A WORCESTER MP led calls for controversial payday lenders to fund free debt advice during a key debate.

Robin Walker spoke in today's (Tuesday's debate) in Westminster Hall during a debate he called himself. The debate followed on from a one by the Backbench Business Committee the previous day.

Mr Walker welcomed the cross party support on the issue as tighter regulations are imposed on lenders by the Financial Conduct Authority over the next year.

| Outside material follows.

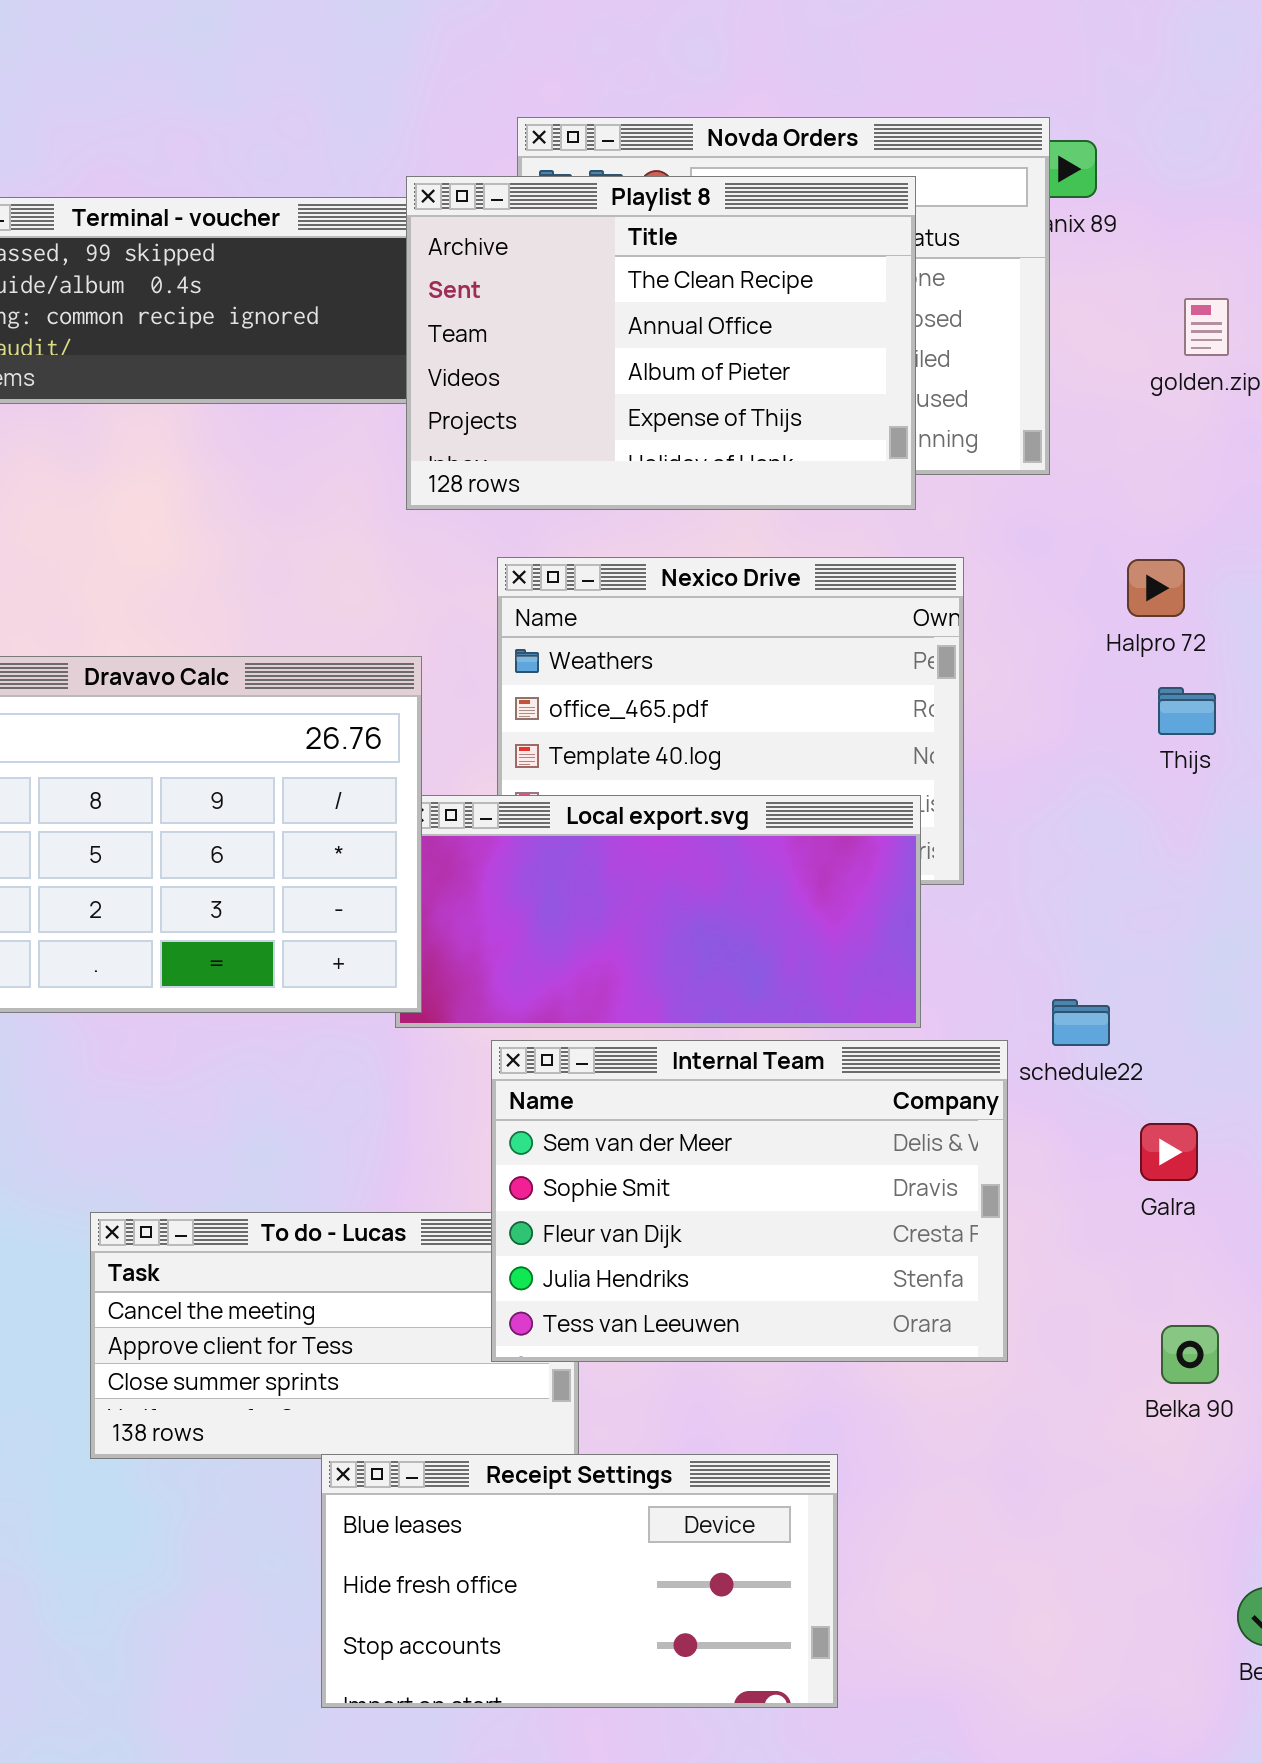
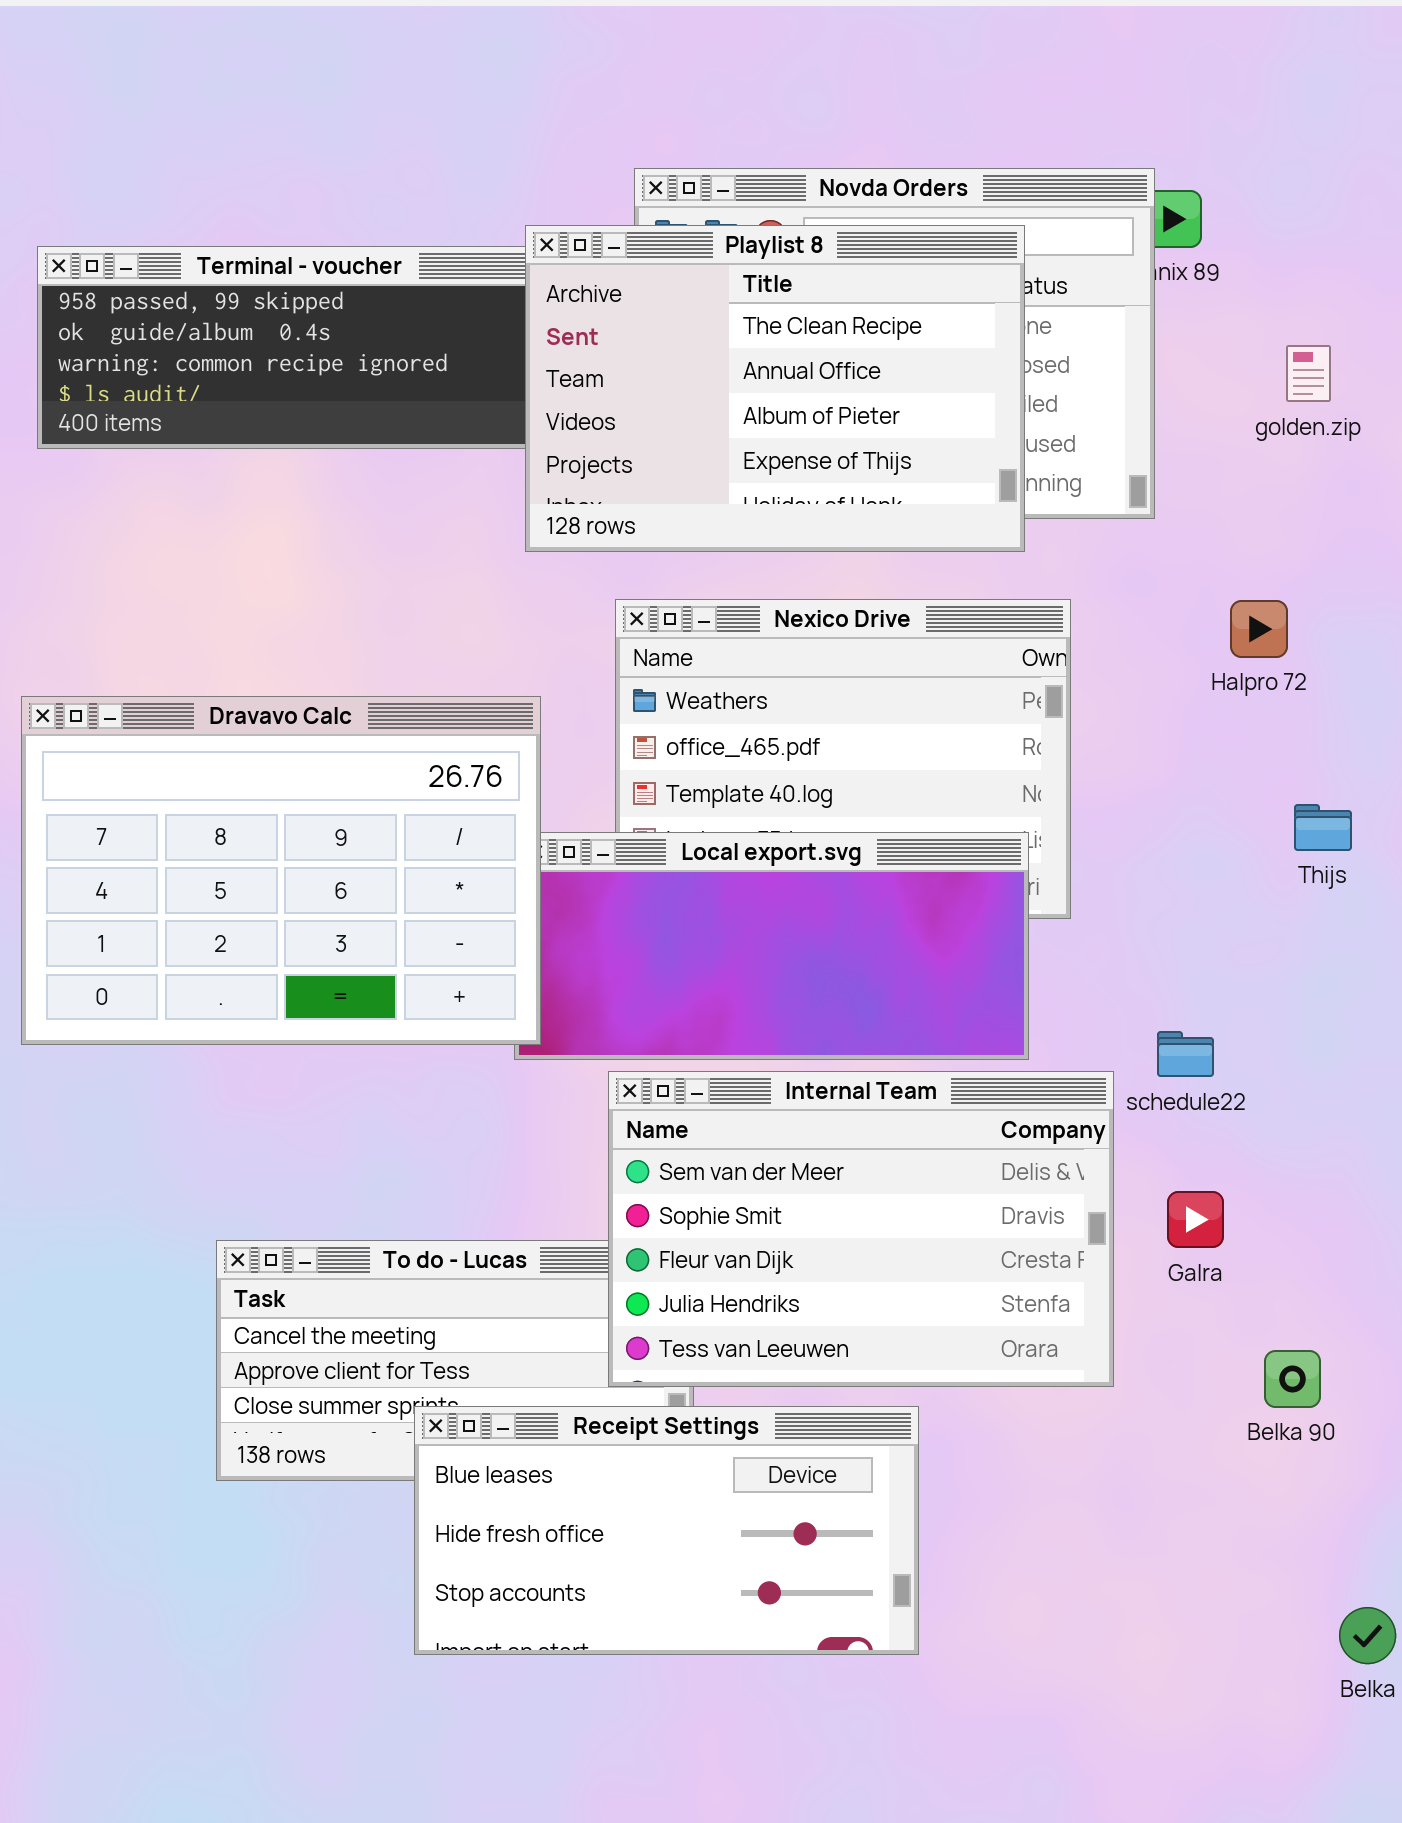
Thijs: [1158,687,1216,735] -> [1294,804,1352,851], moved
Galra: [1140,1123,1198,1181] -> [1167,1191,1224,1248], moved
Receipt Settings: [321,1454,838,1708] -> [414,1406,919,1655], moved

Payday lenders will then have to pay a levy to cover the costs of regulation and to fund the Money Advice Service and through them, the provision of free debt advice services.

Mr Walker, who addressed MPs including Bromsgrove MP and treasury minster Sajid Javid from the Government's Money Advice Service, said: "Many honourable members may be as surprised as I was to note that, to date the highest cost lenders have not had to make the same contribution to free debt advice services as their competitors in the banks and the credit unions.

"However there is a real concern that, should the machinery of regulation and the levy remain as it currently stands and no guidance be provided, the opportunity of these lenders contributing to the levy might be missed in terms of providing additional resource to free debt advice."

Mr Walker praised the impartial debt advice of the Citizens Advice Bureau and Worcester Housing and Advice Centre as well as the work of other small debt advice charities such as Two Pennies Money Advice and Christians Against Poverty in Worcester.

He said: "The Money Advice Service meanwhile has been under pressure to show it is delivering value for money and running efficiently and they have told me and other honourable members that they have no current plans to ask for an increased budget in the years to come.

"Should things remain as they are therefore, the accession of new organisations to paying the levy and contributing at last to the budget for free financial advice, could be a missed opportunity whereby they make a contribution only to see it cancelled out by a levelling down of the charges to other financial institutions."

Mr Walker wants to see the proceeds of the levy for debt advice allocated amongst an even wider group of organisations including some of the smaller players in the voluntary free debt advice sector, alongside the major providers.